The primary goal of the TC is to foster personal growth (Butt, 1990) through a process of global change that includes abstinence from drug use, elimination of antisocial behaviour, the expression of prosocial attitudes and behaviours, the acquisition of social and living skills, and the development of employability, (Butt, 1990; Nielsen & Scarpitti, 1997; Mattick & Hall, 1993; De Leon, 1994).
Staff members working in a TC consist of either lay counselors (ex-addicts) (White, 1991), a range of professionals that include social workers, psychologists, and psychiatrists (Cancrini, De Gregorio & Cardella, 1994) or a combination of both (Butt, 1990). The relatively few staff members monitor and evaluate resident’s status, supervise groups, assign and supervise job functions, and oversee house operations (De Leon, 1994). Residents are responsible for their daily living requirements, maintaining their living quarters, and assisting in the general upkeep of the TC (Nielsen ; Scarpitti, 1997).
Contemporary TCs usually adopt a non-medical approach (Hall, Chen ; Evans, 1995), offer programs ranging from 3mths to 18mths duration (Ghodse, 1995), operate on a 24 hour live-in basis, and conduct random urine testing (Charuvastra, Rehmar, Paredes ; MCBride, 1989). TCs provide the individual with a structured drug-free environment and clear boundaries (Nielsen ; Scarpitti, 1997; Butt, 1990) so as to encourage individual responsibility for the self and group responsibility for the community (Blake, Millard ; Roberts, 1984). In addition, there is a defined system of rewards for good behaviour (e. g., privileges) and punishments (e. g. , sanctions and penalties) for not adhering to community guidelines (Ghodse, 1995; De Leon, 1994; Butt, 1990).
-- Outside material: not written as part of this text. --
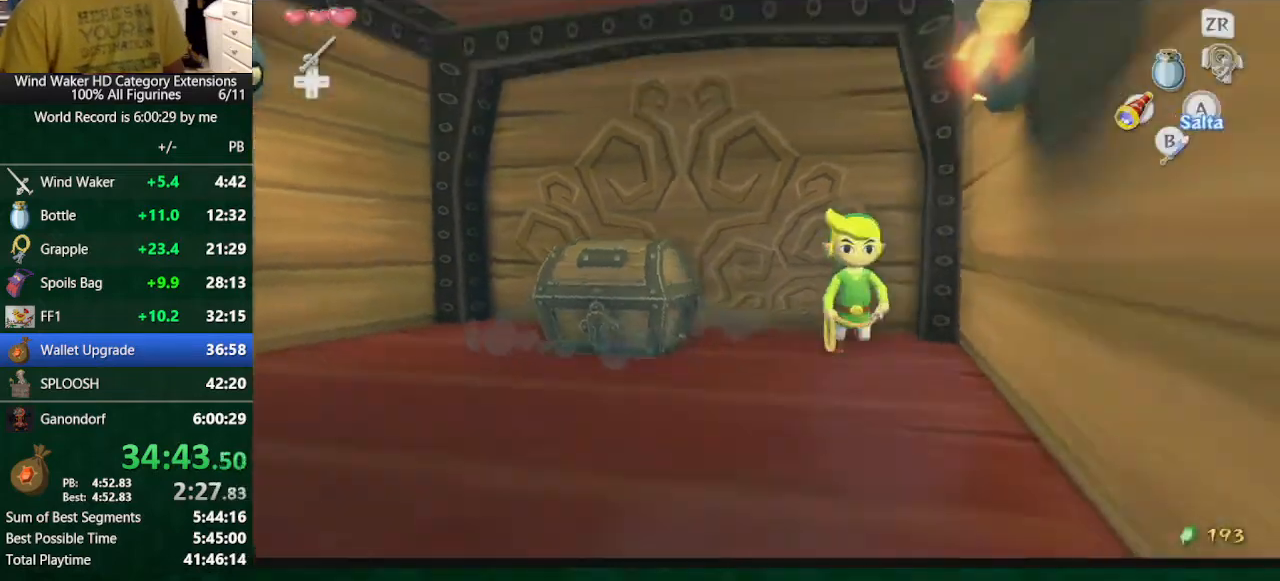
{"buttons": ["A"], "left_stick": "right", "right_stick": "center", "button_events": [[500, "A", "down"]]}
Although the TC fosters a trial and error learning process in which the individual can fail safely (De Leon, 1991b), any infringement of the cardinal rules (no violence, no stealing, no sex, no drugs) often results in immediate discharge (Butt, 1990; Glaser, 1981). Rehabilitation and recovery unfolds as a developmental process that occurs in a social learning setting, and often involves stages of sequenced incremental learning as the individual progresses through various phases (e.g. , orientation, primary treatment, graduation, re-entry, and aftercare) in the program (De Leon, 1994).
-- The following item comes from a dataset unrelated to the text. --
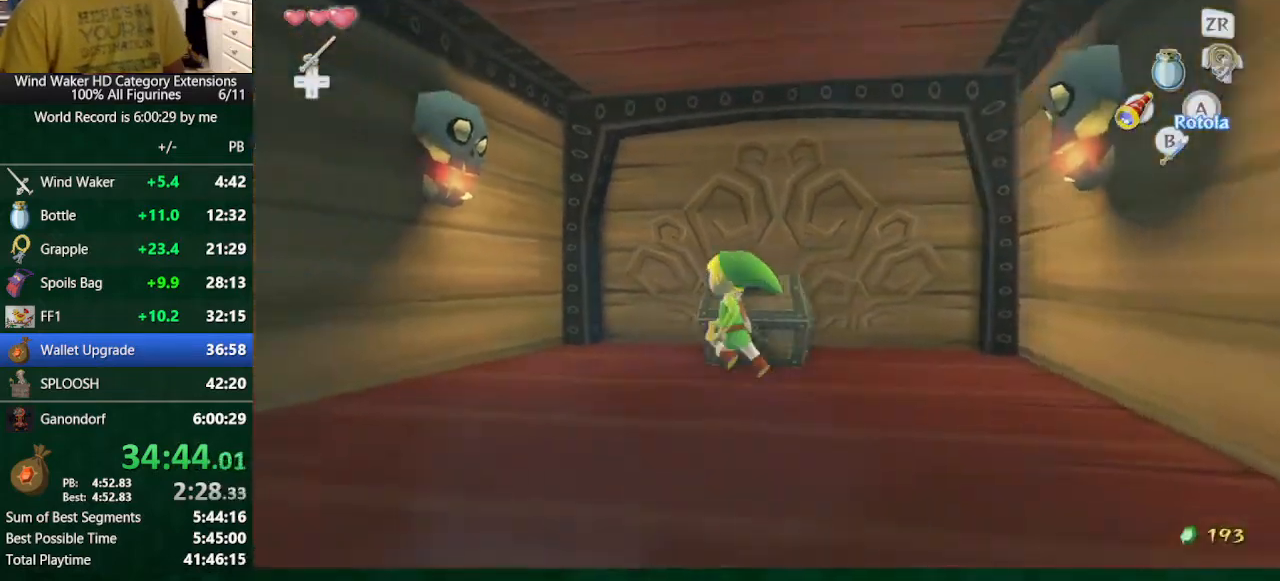
{"buttons": ["A"], "left_stick": "center", "right_stick": "center", "button_events": []}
Although individual counseling is usually available to assist residents in resolving underlying or core issues that led to their drug abuse, there is usually an emphasis on group methods (Nielsen ; Scarpitti, 1997). De Leon (1994) suggests that the most important mechanism for change is the community of peers who confront their fellow resident/s (in encounter groups) when old values and behaviours are displayed, provide positive and negative reinforcements to elicit appropriate behaviour, and serve as role models.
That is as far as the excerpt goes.